Affaires et finances

La Fed relève ses taux depuis 2023: la guerre de l’Iran ferme le Golfe

Victor Maslow

La Réserve fédérale a relevé son taux directeur de 25 points de base pour le porter à une fourchette cible de 3,75 à 4,00 %. Il s’agit de la première hausse depuis 2023, et elle ne provenait pas du lieu habituel — salaires en surchauffe, demande dépassant l’offre, marché du travail trop tendu pour se refroidir. Elle provenait d’une guerre.

La campagne de l’Iran dans le détroit d’Ormuz a fermé l’un des goulets d’étranglement énergétiques les plus critiques de la planète. Le trafic maritime dans le détroit — qui déplace normalement plus d’une centaine de navires par jour — s’est effondré à moins d’une douzaine. La voie d’oléoduc alternative de l’Arabie saoudite reste hors service après des attaques ces dernières semaines. Le brut Brent s’échange au-dessus de 108 dollars le baril. Ce qui a commencé comme une confrontation militaire dans le golfe Persique est arrivé comme un problème d’inflation à chaque pompe à essence, chaque ligne aérienne et chaque usine de l’hémisphère nord.

Ce choc énergétique est la crise que le Federal Open Market Committee évaluait lorsqu’il a voté. Les prix à la consommation, qui s’étaient refroidis vers l’objectif de 2 % de la Fed, ont cessé de coopérer. La dernière lecture — 3,4 % — n’était pas une catastrophe, mais ce n’était pas non plus une victoire. Un nombre suffisant de membres du comité ont conclu que maintenir à nouveau ressemblerait moins à de la patience qu’à de la paralysie. Lors de la réunion précédente, trois dissidents avaient déjà réclamé une hausse. Ils avaient été mis en minorité. Ils n’ont pas été mis en minorité aujourd’hui.

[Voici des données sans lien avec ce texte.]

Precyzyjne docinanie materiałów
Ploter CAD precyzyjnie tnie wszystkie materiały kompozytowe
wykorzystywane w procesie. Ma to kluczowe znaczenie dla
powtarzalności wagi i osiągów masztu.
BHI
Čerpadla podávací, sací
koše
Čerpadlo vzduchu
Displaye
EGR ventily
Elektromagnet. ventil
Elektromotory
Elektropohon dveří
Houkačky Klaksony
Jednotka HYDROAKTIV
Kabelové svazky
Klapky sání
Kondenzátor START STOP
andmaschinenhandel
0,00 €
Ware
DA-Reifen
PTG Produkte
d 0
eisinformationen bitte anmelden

Le calcul pour les ménages est direct. Une hausse de 25 points de base sur un prêt hypothécaire à taux variable de 400 000 dollars ajoute environ 85 dollars au paiement mensuel. Les cartes de crédit — la dette de masse la plus chère — se réévaluent immédiatement lorsque la Fed bouge. De l’autre côté du bilan, les épargnants détenant des comptes du marché monétaire et des bons du Trésor à court terme récoltent davantage pour leur attente. La hausse pénalise les endettés et récompense les patients. Ces deux groupes ne sont pas répartis uniformément sur l’échelle des revenus.

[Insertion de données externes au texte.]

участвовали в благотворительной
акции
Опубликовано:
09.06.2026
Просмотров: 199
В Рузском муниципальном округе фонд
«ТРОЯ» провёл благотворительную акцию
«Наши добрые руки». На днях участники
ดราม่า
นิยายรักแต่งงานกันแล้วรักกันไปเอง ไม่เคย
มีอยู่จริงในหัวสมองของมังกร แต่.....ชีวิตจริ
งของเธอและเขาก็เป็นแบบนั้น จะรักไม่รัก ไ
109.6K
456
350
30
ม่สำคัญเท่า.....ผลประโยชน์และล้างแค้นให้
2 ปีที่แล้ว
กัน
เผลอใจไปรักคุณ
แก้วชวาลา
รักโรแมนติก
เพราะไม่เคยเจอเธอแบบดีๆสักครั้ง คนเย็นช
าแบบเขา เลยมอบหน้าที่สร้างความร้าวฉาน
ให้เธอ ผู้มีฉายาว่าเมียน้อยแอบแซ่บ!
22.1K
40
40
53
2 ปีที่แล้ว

Ce que la hausse ne peut pas faire est tout aussi important. Elle ne peut pas rouvrir le détroit d’Ormuz ni faire baisser le Brent brut. Elle ne peut pas restaurer la production pétrolière du Golfe ni réduire les primes d’assurance maritime. L’argument de la Fed est que ralentir la demande intérieure exercera une pression suffisante à la baisse sur les prix pour compenser ce qu’elle est impuissante à résoudre du côté de l’offre. Les critiques, au sein et en dehors du comité, ont qualifié cela d’instrument contondant appliqué au mauvais bout du problème. Le président Jerome Powell a reconnu la limite sans abandonner la décision. Cet écart — entre l’outil disponible et la cause du problème — est là où se situe le véritable risque.

La Banque centrale européenne, dont le taux directeur est inférieur au nouveau plancher de la Fed, fait face à des pressions lors de sa prochaine réunion. Un écart de taux transatlantique plus large affaiblit l’euro et importe davantage d’inflation dans une économie que la BCE a déjà du mal à refroidir. Les ménages de la zone euro, d’Amérique latine et des marchés émergents qui portent une dette à taux variable ressentiront un écho de la décision américaine d’aujourd’hui avant la fin du mois.

La prochaine réunion du Federal Open Market Committee est prévue les 4 et 5 novembre.